Portugal : Réactions contre l'offensive patronale05/02/20042004Journal/medias/journalnumero/images/2004/02/une1853.jpg.445x577_q85_box-0%2C104%2C1383%2C1896_crop_detail.jpg

Dans le monde

Portugal : Réactions contre l'offensive patronale

Vendredi 23 janvier, les deux centrales syndicales portugaises appelaient les travailleurs de la fonction publique à faire grève pour des augmentations de salaires et les retraites.

En effet, le gouvernement propose que les salaires inférieurs à 1000 euros (55% des salariés et 57% des retraités) soient réévalués de 2%, alors que l'inflation est de 3%. Quant à ceux qui sont supérieurs, ils resteront bloqués et auront perdu plus de 5% de leur pouvoir d'achat en deux ans.

Bien des gens s'attendaient à ce que le président de la République Jorge Sampaio, qui appartient au Parti Socialiste, refuse de signer le décret promulgué par le Premier ministre de droite, Durao Barroso. Or il l'a signé, montrant que, pour s'attaquer au pouvoir d'achat des salariés, les socialistes sont bien d'accord avec la droite. D'ailleurs le président de la Banque du Portugal, Vitor Constancio, qui présentait la mesure comme "inévitable", est lui aussi un cacique du PS.

Le congrès de la centrale syndicale CGTP, proche du Parti Communiste, commençait le 30 janvier. Le secrétaire général, Carvalho da Silva, y a dénoncé l'offensive de la droite et du patronat: le bas niveau des salaires, la Sécurité sociale qui rembourse de moins en moins de dépenses, les droits des travailleurs et les droits syndicaux sans cesse réduits. C'est ainsi que le Premier ministre a déclaré au Parlement que, sur 1,5 million de salariés de l'État, seuls 300000 bénéficieraient de l'assistance médicale. Mais il ne suffit pas de dénoncer et d'organiser une journée de grève générale tous les douze ou quatorze mois (la dernière était en décembre 2002) pour faire reculer le patronat.

Car la dégradation de la situation sociale est générale. Les annonces de fermetures d'usines se succèdent. Vendredi 30 janvier à la prise du travail, les 450 salariées de l'entreprise Brax, qui fabrique des chaussures et des vestes en cuir, ont trouvé portes closes. Les fermetures touchent aussi nombre de petits commerces, d'entreprises artisanales ou familiales.

Des grèves éclatent sporadiquement. Les 7 et 8 janvier, le personnel municipal de Porto a fait grève contre l'absence de réfectoire, rejoint par les éboueurs. Les hospitaliers protestent contre les heures supplémentaires qui s'accumulent, impayées depuis trois ans. Il y a périodiquement des mouvements de médecins.

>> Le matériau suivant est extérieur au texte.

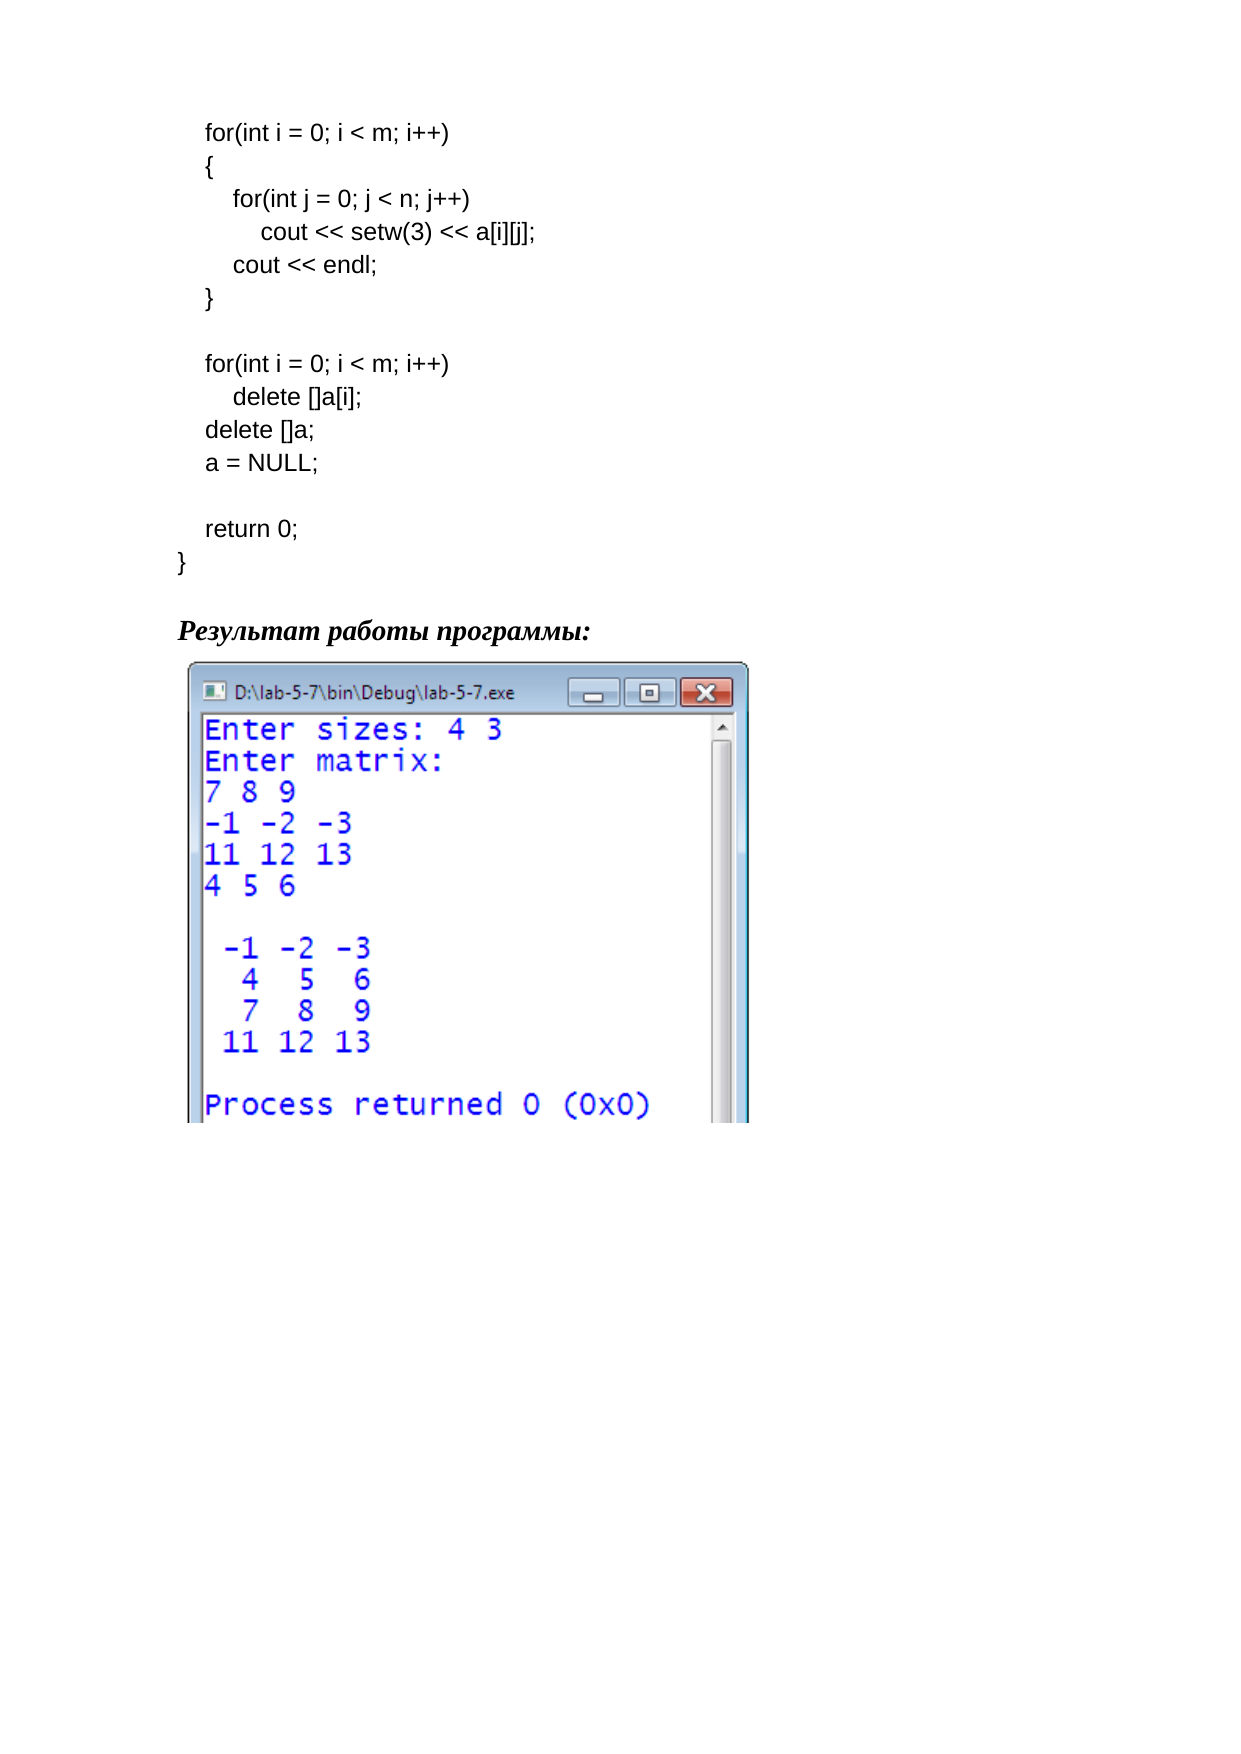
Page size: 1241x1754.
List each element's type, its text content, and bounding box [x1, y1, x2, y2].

Le mécontentement touche jusqu'à la police. Elle dénonce un taux de suicides supérieur à la moyenne nationale, le manque de formation et d'effectifs. Elle se dit incapable d'encadrer l'Euro de football, qui se déroule au Portugal cette année, et demande qu'on fasse appel à des renforts policiers venus d'autres pays.

Tous ces mécontentements s'expriment dans une ambiance de morosité devant l'extension du chômage, les privatisations, la précarisation de l'emploi, la disparition programmée de tous les droits des salariés. Les cas de corruption suscitent la révolte, mais sans espoir d'y voir porter remède, tant le mal est général et les coupables bien protégés.

Ainsi la gendarmerie (GNR) et d'autres services officiels sont mêlés à un détournement de plusieurs millions d'euros de péages au profit de responsables de la société d'autoroutes Brisa. 41 inculpés sont aux arrêts... à domicile. Par ailleurs chaque mois apporte son lot de révélations sur le réseau pédophile de la Casa Pia de Lisbonne, une institution censée s'occuper des enfants déshérités. Mais on a l'impression que les inculpés, politiciens, médecins, gens du spectacle, ne sont que du menu fretin et que les milieux dirigeants sont plus profondément gangrenés.